# 55 Gallon Planted and 46 Bowfront African Cichlids



## monkE (Aug 4, 2010)

I just wanted to share a couple pictures of my two tanks.

The African tank is still in progress so there are only a couple fish in so far.

This one has been up and running for a couple years now. 









Here is my first shot at an African Cichlid tank, I just did the rockscaping today and am going to slowly increase the population









Thanks for looking!


----------



## bingerz (Mar 3, 2011)

looking good!!! did you say you found a rock place in burnaby? is that the one that's right off marine drive?


----------



## clintgv (May 6, 2010)

Looks good. Make sure the rocks are really stable. Don't want them falling and stuff :O


----------



## monkE (Aug 4, 2010)

Ya that rock place in on Byrne Rd. just north of Marine.... Landscape Supply something

I think the rock is quite stable, i guess as the fish grow they sort of arrange things the way they like it? It's all pretty heavy.


----------



## bingerz (Mar 3, 2011)

bingerz said:


> looking good!!! did you say you found a rock place in burnaby? is that the one that's right off marine drive?


just read your other posts. i wanna swing by there one time just to check out what they have.


----------



## monkE (Aug 4, 2010)

all of the large rock they gave me for free saying it was "samples" when i went in to weigh it.... it was posted in the bins for $0.24/lbs 

the small polished rock i got a 10lbs bag of it at the Garden Centre on Nelson (just west of the rock place) for $10


----------



## 2wheelsx2 (Apr 21, 2010)

bingerz said:


> just read your other posts. i wanna swing by there one time just to check out what they have.


That's Northwest Landscaping. They're not really used to guys like us buying 5 or 10 lbs of rock, and sometimes they'll just give you stuff free as it's too much of a hassle to weigh individuals. I got my river stones and broken pavers for 5 to 10 cents a lb there.


----------



## 240sx (Sep 4, 2010)
========
#### [JOB A]
In the aquarium thread, what price per pound was posted on the bins for the large rock?
#### [JOB B]
Quote the stretch of the aquarium thread from "Ya that rock" through "all pretty heavy.", word for word.
========
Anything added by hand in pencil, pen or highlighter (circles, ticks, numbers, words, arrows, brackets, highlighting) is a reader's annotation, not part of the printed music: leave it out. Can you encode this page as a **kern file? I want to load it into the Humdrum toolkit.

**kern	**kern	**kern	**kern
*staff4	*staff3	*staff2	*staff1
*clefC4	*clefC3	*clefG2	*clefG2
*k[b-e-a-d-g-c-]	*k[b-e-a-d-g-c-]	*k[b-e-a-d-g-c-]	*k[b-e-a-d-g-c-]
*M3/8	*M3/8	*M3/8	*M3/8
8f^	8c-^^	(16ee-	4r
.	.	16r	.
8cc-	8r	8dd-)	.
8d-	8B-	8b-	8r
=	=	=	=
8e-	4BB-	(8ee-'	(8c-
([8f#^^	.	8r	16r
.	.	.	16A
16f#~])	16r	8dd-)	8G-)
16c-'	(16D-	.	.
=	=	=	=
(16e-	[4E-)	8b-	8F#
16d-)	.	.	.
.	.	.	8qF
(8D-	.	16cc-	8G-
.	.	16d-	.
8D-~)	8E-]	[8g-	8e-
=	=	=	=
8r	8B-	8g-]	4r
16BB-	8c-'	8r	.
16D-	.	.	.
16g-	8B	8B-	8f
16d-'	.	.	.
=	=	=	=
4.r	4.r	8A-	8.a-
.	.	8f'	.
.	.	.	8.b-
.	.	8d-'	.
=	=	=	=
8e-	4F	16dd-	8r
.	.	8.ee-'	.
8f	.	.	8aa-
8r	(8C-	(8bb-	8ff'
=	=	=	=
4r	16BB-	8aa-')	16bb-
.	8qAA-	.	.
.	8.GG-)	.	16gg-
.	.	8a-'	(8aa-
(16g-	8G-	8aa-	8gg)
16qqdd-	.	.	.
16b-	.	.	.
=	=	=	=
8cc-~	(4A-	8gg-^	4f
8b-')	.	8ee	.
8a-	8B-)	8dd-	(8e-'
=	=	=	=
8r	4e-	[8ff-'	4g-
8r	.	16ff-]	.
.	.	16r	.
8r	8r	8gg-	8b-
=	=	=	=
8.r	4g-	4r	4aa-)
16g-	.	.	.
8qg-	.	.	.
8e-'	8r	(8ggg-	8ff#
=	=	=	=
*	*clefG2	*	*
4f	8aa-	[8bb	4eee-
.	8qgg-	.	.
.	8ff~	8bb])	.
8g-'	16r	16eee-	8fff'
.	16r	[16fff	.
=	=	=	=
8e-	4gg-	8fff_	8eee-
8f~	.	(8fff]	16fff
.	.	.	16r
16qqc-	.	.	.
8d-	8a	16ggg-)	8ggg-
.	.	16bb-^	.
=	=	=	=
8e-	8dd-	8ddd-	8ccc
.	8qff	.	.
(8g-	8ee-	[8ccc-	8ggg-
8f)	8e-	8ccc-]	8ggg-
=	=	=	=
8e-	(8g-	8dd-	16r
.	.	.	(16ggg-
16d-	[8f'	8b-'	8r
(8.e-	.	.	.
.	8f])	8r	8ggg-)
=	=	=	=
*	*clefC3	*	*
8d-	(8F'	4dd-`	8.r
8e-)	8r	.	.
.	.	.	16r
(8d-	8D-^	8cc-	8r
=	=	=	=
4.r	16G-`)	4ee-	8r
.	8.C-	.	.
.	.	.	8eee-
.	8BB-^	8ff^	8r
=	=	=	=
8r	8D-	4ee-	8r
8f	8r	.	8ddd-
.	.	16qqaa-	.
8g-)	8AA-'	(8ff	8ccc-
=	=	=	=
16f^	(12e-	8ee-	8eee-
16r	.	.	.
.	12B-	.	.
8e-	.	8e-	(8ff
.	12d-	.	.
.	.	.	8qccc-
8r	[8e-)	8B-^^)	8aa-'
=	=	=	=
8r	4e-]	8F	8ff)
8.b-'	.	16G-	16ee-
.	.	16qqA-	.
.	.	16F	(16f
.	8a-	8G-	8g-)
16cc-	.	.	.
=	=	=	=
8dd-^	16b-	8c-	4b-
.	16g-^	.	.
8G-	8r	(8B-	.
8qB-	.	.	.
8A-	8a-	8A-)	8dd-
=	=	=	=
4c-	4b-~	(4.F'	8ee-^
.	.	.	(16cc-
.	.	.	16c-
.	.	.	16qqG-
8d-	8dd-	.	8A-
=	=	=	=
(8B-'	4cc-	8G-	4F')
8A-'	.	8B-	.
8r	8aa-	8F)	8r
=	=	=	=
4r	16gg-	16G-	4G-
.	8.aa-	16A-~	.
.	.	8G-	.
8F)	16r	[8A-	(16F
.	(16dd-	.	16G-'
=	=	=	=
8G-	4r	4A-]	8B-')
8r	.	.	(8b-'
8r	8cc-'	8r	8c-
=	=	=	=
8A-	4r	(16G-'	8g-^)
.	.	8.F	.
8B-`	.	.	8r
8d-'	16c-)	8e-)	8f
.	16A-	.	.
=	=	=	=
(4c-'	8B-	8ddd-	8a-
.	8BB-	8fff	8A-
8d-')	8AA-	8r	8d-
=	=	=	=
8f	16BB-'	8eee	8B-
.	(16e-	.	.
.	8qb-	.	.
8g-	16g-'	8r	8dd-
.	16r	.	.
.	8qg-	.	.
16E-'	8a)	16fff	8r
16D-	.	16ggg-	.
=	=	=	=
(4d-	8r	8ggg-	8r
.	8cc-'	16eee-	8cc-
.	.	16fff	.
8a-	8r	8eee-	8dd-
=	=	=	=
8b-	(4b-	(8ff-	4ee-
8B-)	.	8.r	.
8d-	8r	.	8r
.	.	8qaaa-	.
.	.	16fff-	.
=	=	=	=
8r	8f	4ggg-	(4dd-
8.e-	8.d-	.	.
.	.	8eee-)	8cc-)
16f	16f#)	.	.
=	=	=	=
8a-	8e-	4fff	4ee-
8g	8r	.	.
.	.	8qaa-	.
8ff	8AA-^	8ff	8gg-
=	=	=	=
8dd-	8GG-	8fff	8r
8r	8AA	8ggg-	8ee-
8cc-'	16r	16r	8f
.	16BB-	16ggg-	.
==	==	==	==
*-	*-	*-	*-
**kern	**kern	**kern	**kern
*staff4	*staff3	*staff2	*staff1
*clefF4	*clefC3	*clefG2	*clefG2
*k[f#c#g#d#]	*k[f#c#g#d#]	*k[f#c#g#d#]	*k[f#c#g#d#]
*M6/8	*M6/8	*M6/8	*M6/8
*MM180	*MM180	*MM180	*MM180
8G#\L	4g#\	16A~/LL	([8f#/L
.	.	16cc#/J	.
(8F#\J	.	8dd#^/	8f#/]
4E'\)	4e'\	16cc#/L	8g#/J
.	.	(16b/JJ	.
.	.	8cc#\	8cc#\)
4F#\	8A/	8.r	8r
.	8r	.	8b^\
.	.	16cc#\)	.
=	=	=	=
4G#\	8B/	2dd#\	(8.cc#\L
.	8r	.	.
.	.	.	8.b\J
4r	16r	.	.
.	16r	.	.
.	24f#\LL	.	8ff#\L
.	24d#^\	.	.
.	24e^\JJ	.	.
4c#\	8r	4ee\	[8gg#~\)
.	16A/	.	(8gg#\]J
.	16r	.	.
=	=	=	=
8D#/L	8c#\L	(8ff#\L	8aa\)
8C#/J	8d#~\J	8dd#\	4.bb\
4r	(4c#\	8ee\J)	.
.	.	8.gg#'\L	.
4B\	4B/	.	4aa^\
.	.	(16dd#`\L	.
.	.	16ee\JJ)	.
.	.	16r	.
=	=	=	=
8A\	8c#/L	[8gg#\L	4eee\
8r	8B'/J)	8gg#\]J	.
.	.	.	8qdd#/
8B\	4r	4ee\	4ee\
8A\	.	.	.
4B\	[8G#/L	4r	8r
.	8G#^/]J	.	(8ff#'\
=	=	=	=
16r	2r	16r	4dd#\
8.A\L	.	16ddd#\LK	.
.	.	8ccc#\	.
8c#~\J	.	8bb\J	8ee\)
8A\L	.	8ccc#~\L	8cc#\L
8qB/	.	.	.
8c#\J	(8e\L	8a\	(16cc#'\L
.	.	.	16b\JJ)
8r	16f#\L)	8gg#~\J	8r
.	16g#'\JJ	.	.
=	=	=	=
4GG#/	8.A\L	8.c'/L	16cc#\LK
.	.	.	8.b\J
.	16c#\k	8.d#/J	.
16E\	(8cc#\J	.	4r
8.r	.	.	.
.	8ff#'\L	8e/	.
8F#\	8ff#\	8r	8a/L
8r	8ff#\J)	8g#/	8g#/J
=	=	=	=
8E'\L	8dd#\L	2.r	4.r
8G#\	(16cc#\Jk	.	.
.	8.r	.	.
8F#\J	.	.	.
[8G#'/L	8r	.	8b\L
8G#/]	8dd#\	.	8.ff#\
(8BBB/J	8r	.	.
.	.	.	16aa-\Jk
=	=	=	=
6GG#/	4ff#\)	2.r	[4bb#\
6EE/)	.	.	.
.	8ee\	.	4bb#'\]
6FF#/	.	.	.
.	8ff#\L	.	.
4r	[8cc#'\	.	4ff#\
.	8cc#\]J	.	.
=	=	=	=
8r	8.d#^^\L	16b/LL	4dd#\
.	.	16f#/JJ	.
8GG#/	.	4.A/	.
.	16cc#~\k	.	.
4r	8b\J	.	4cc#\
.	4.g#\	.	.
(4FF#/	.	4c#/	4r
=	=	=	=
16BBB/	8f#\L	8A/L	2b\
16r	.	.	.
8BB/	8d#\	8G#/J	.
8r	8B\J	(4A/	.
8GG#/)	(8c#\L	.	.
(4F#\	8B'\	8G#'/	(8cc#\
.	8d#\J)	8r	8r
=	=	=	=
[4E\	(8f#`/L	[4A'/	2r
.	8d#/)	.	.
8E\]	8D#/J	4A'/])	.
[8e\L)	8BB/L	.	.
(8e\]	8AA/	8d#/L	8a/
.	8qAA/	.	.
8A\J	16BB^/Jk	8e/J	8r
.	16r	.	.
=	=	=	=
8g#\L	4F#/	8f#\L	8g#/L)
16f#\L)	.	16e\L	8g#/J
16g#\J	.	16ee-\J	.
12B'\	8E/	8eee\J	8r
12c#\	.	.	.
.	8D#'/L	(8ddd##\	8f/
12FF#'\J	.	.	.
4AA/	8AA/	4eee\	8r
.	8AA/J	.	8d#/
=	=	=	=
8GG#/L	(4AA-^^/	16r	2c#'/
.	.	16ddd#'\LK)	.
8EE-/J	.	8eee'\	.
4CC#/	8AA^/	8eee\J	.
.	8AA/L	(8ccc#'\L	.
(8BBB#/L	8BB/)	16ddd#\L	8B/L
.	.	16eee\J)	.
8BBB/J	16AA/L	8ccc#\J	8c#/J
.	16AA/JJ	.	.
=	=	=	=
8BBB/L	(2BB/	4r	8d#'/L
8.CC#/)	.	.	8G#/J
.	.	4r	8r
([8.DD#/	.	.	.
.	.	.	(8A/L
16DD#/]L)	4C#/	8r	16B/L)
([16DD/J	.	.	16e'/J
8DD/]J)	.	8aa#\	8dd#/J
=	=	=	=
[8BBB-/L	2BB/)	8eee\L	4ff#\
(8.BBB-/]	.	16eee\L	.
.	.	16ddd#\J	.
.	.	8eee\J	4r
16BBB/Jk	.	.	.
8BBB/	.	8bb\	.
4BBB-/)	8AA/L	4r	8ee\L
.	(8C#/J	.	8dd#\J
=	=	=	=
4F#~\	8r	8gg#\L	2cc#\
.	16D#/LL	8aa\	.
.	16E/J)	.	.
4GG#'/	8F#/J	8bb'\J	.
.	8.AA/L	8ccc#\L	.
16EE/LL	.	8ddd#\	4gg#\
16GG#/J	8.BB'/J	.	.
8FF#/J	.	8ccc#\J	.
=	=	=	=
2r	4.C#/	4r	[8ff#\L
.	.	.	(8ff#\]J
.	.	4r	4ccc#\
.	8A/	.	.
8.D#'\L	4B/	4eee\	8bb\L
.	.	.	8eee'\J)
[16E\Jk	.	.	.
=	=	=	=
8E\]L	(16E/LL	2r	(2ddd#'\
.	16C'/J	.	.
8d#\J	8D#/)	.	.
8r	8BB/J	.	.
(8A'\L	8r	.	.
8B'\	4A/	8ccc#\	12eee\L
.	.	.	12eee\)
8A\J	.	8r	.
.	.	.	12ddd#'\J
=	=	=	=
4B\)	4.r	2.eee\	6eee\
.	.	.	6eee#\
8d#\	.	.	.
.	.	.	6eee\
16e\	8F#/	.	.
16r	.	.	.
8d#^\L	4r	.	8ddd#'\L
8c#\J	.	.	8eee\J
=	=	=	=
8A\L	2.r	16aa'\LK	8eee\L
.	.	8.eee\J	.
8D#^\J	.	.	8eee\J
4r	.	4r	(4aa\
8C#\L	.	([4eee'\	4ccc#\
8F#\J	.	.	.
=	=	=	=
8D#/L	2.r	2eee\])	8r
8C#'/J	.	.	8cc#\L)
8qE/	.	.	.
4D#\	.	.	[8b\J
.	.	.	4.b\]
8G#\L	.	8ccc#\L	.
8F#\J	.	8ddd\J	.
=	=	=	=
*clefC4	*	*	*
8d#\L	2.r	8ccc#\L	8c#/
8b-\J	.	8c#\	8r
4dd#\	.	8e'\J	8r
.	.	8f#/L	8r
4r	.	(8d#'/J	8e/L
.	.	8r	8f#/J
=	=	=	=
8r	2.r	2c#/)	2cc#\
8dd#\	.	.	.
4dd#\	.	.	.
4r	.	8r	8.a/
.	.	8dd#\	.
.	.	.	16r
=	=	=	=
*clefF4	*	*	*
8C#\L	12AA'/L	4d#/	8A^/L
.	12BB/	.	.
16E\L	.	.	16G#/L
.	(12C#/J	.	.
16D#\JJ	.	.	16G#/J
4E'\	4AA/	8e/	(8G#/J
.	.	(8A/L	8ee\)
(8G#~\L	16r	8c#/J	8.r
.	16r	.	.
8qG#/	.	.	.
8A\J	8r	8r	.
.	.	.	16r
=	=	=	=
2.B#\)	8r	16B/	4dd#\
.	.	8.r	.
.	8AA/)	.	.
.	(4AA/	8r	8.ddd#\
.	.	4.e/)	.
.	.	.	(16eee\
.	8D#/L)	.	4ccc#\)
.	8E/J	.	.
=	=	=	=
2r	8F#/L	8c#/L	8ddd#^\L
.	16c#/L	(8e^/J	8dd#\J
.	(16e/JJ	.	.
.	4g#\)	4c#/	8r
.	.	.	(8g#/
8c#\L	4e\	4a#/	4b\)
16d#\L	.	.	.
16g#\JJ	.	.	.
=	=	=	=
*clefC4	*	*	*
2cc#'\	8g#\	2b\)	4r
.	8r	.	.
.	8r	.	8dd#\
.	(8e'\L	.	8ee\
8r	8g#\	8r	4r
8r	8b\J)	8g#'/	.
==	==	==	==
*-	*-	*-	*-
========
#### [FULL OUTPUT A]
$0.24 per pound.

#### [FULL OUTPUT B]
Ya that rock place in on Byrne Rd. just north of Marine.... Landscape Supply something

I think the rock is quite stable, i guess as the fish grow they sort of arrange things the way they like it? It's all pretty heavy.